私がその日学んだのはかくれんぼで大切なのは、上手く隠れることじゃなくて、ちゃんと見つけてもらうことなんだということでした。
そんな幼き日の淡い思い出とともに、私はキッチンの乾物コーナーから、節分の豆の残りを見つけました。
どちらかと言うとげんなりタイプではありますが、我が家から鬼を追い払い、福の神を招き入れてくれた義理もあるので、私はそれを炊き込みご飯へと昇華することにしました。

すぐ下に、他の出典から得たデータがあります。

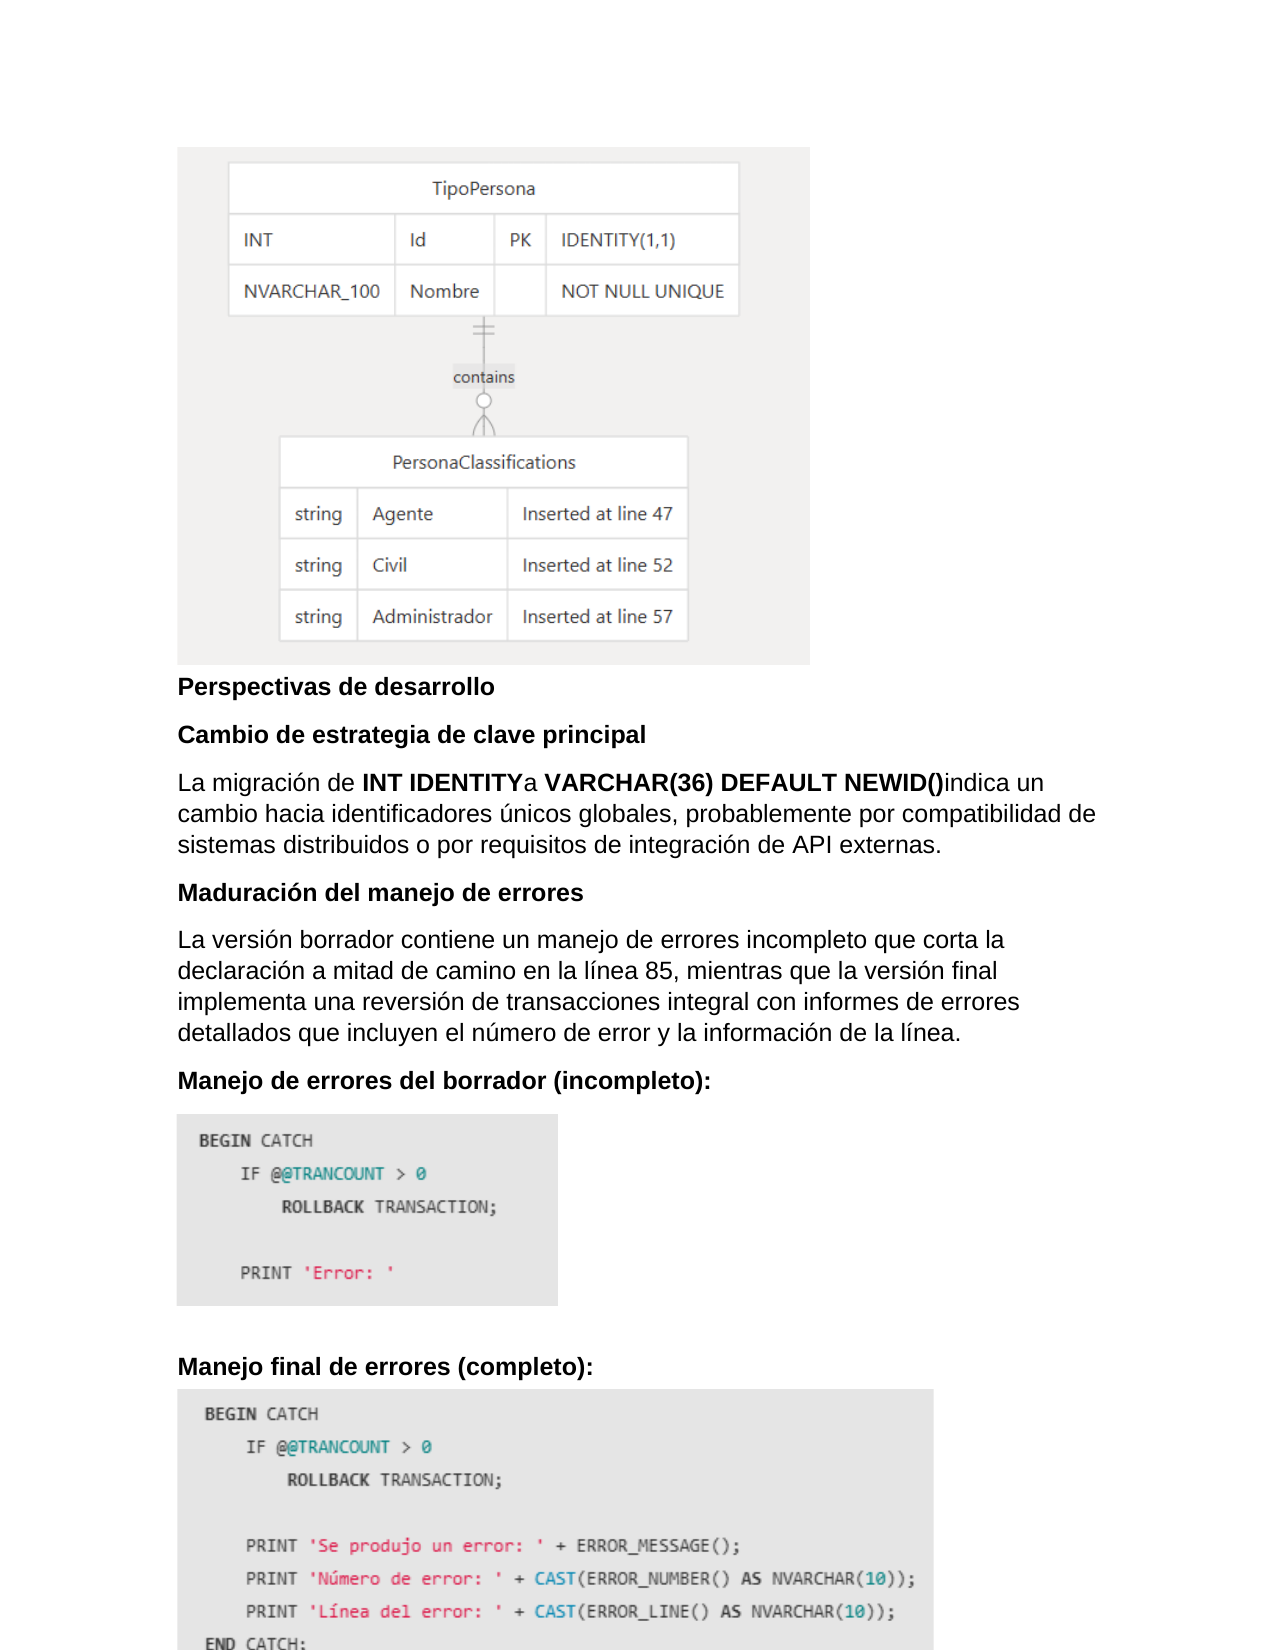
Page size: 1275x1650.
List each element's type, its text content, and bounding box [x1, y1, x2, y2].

text Manejo de errores del borrador (incompleto): [177, 1066, 1098, 1095]
text Cambio de estrategia de clave principal [177, 720, 1098, 749]
text La versión borrador contiene un manejo de errores incompleto que corta la declaración a mitad de camino en la línea 85, mientras que la versión final implementa una reversión de transacciones integral con informes de errores detallados que incluyen el número de error y la información de la línea. [177, 925, 1098, 1047]
text Perspectivas de desarrollo [177, 672, 1098, 701]
picture [177, 147, 810, 665]
text Maduración del manejo de errores [177, 878, 1098, 906]
text Manejo final de errores (completo): [177, 1352, 1098, 1381]
picture [177, 1389, 934, 1650]
text La migración de INT IDENTITYa VARCHAR(36) DEFAULT NEWID()indica un cambio hacia identificadores únicos globales, probablemente por compatibilidad de sistemas distribuidos o por requisitos de integración de API externas. [177, 768, 1098, 859]
picture [176, 1114, 558, 1306]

浸水したお米と水を鍋に入れて、醤油、酒、みりんを加えたら、鶏肉、椎茸、人参、生姜、豆を満遍なく散らします。
そして蓋をして、やや強めの中火にかけます。
7〜8分ほどすると蓋がカタコト言い始めて、生姜の香りが漂ってきます。それを合図に火を弱めて、そのままさらに10分間、じっくりと加熱したら炊き上がりです。
「もういいかい」
「まぁだだよ」
今すぐにでも蓋を開けてしまいたくなる衝動をグッと堪えて、がまんがまん。
「もういいかい」
「もういいよ」
15分ほど蒸らしたら、いよいよ蓋を開ける頃合いです。
私は炊き込みご飯の蓋を開ける、この瞬間が大好きです。鍋の中に閉じ込められてられていた香りが、一気に解き放たれるこの瞬間が堪らないのです。
「みぃつけた!」
鍋の蓋を開けてしゃもじを入れると、そこには、きれいな茶色のお焦げができていました。